Analyse des élements et raisons de la crise financière US, et ses conséquences sur le reste du monde
Krisis (katastroph) ou kairos (moment opportun)
Avec la crise des subprimes (juillet 2007) nous assistons à une aggravation des choses malgré des actions désordonnées des banques centrales pour sauver les meubles. La banque centrale européenne (BCE), hier, vient encore d’injecter 100 milliards de dollars dans le système bancaire européen. Les USA (FED) 120 milliards, la banque centrale japonaise 23, etc. Les USA ont mis Freddie mac et Fannie Mae (7 000 milliards de dollars de prêts hypothécaires en cours) sous tutelle étatique et ont garanti les dépôts. Cela veut dire que la FED achète des titres vaseux aux banques ou assureurs en difficulté contre des bons du Trésor US, ce dernier empruntant à l’étranger pour compenser, ce qui revient à faire tourner la planche à billets. C’est une nationalisation déguisée d’organes privés mais à statut particulier puisque leurs prêts étaient bonifiés par l’Etat et leur solvabilité garantie. Déjà en juillet-aout 2008 il ya avait eu des injections massives de fonds des banques centrales vers les banques privées. Le Crédit agricole (CA), banque soi-disant mutualiste en France, a déjà perdu 5 milliards d’euros, la Société générale 3, etc. La Northern Bank écossaise a été nationalisée par les britanniques, etc. Lehman Brothers, banque d’investissement et d’affaires américaines avec 620 milliards de dollars de portefeuille, s’est déclarée en faillite. AIG, premier assureur aux USA, vient d’être sauvé par un prêt de 85 milliards de dollars de la FED (banque centrale des USA). Merrill Lynch (nom prédestiné) vient d’être rachetée. Bears Stearn a été rachetée. Morgan Stanley bat de l’aile. Les banques suisses, anglaises et allemandes ont-elles aussi essuyé des pertes considérables. Surtout les banques d’affaires, mais aussi en Europe les banques de dépôt qui avaient financé en douce leurs filiales d’affaires (Caylon du CA ou Natixis).

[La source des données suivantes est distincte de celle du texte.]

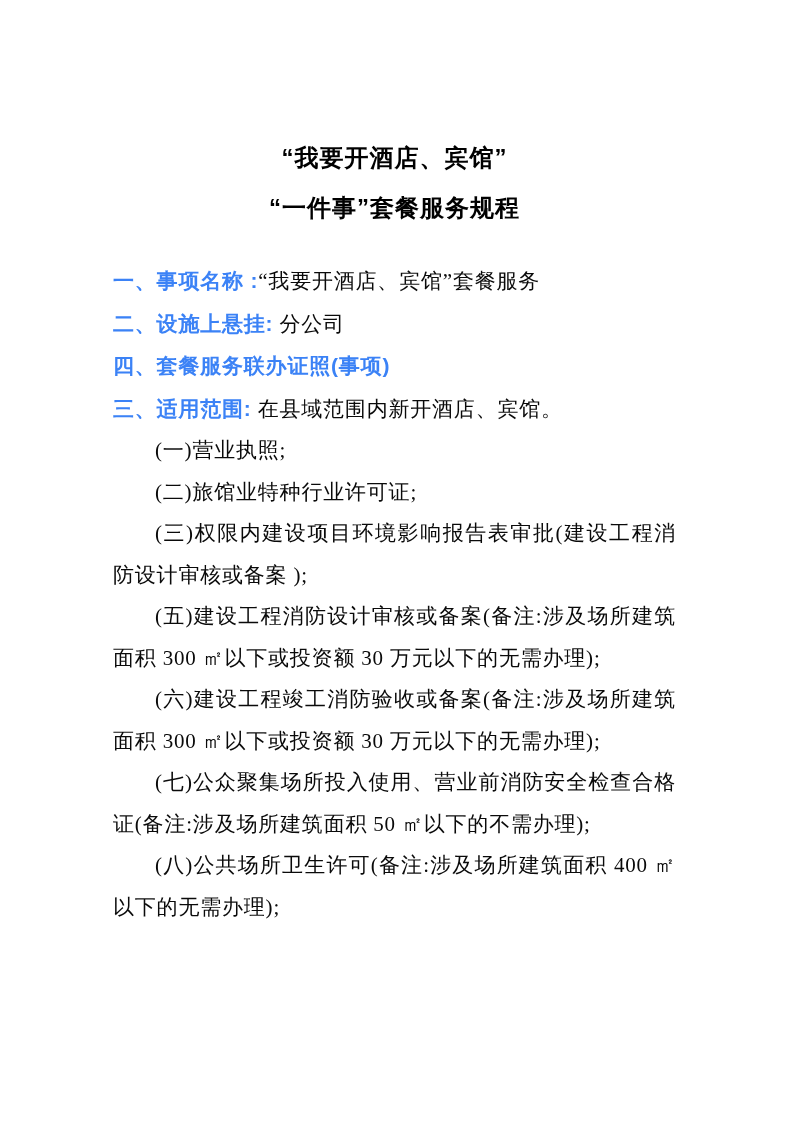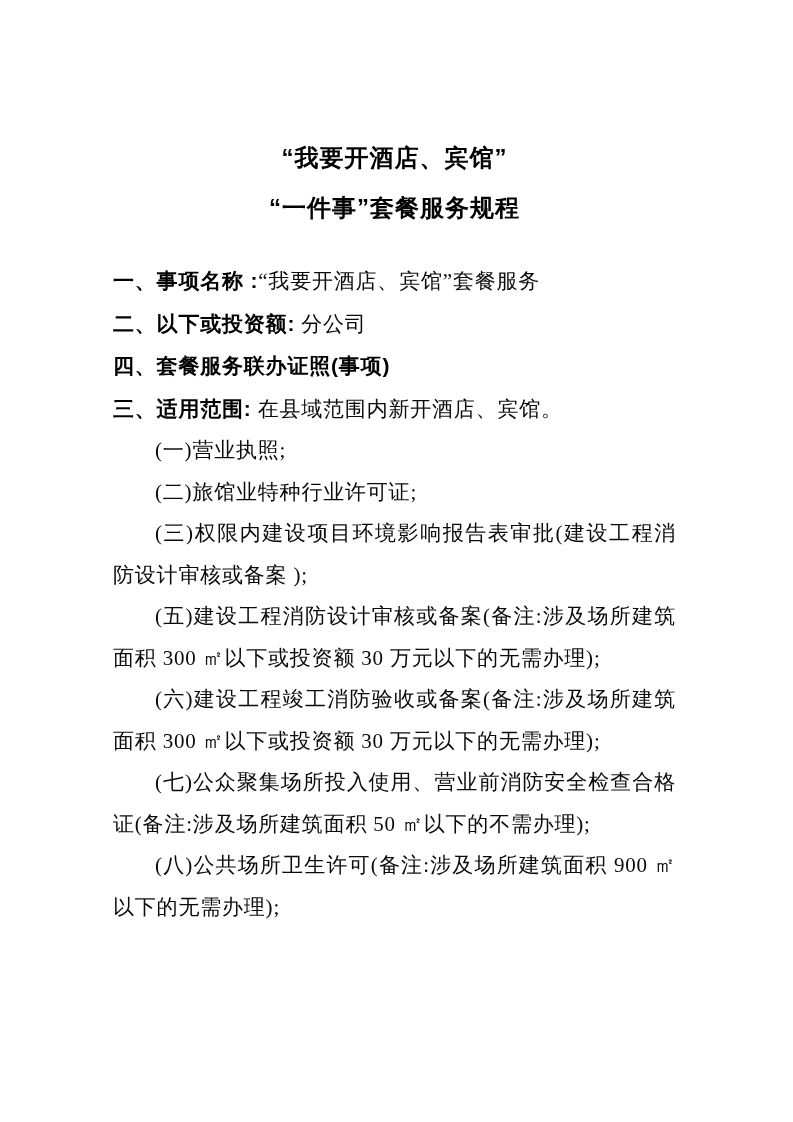"一、事项名称 :" .sec-label { color: #000000 -> #3b82f6 }
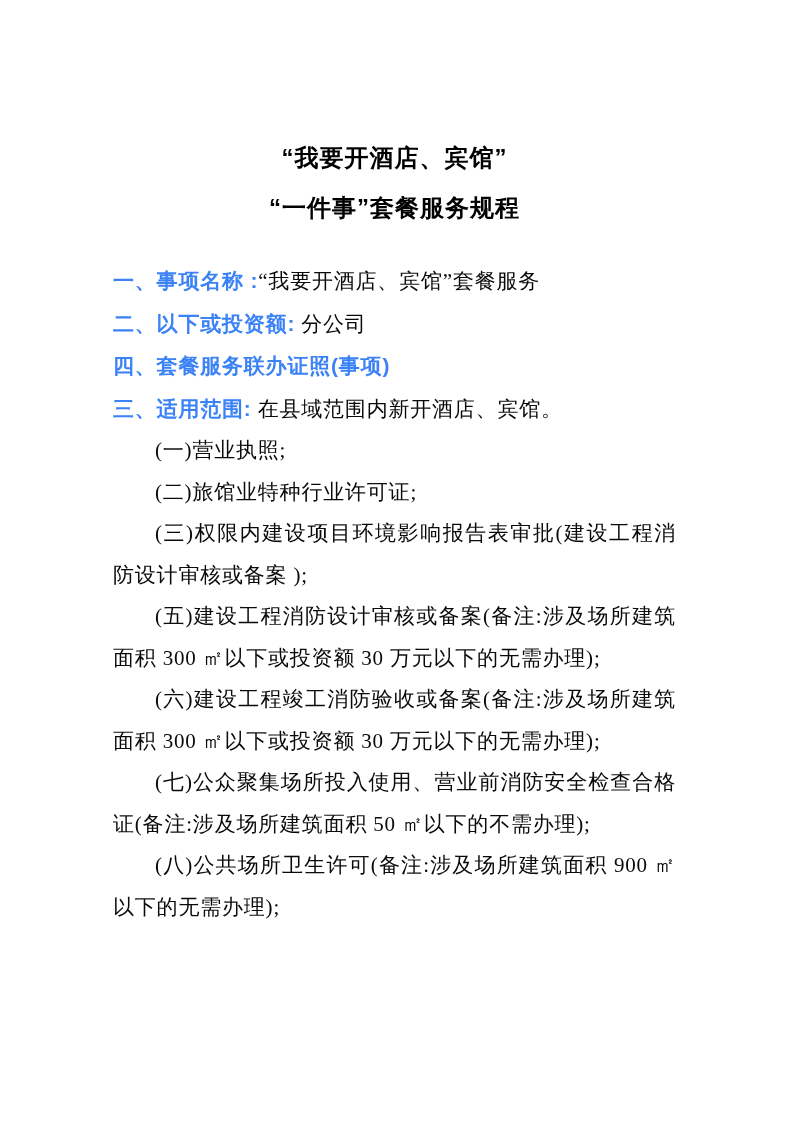"二、以下或投资额:" span.sec-label { text: 以下或投资额 -> 设施上悬挂 }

C’est une crise financière mondiale en Occident et une mise en cause radicale du système financier international. Crise financière qui n’a rien à voir avec celle de 1929. Celle-ci a été provoquée par la surproduction : la productivité augmentait exponentiellement alors que les capitalistes, sauf Ford, n’accroissaient pas les salaires ; du coup les salariés ne pouvaient pas acheter la production et celle-là ne pouvait être vendue à l’étranger faute de mondialisation commerciale. Du coup, les bénéfices s’écroulaient, ce que la bourse a fini par constater, d’où le krach. Aujourd’hui, c’est l’inverse : c’est l’écroulement de la spéculation financière qui risque d’entraîner une récession productive mondiale.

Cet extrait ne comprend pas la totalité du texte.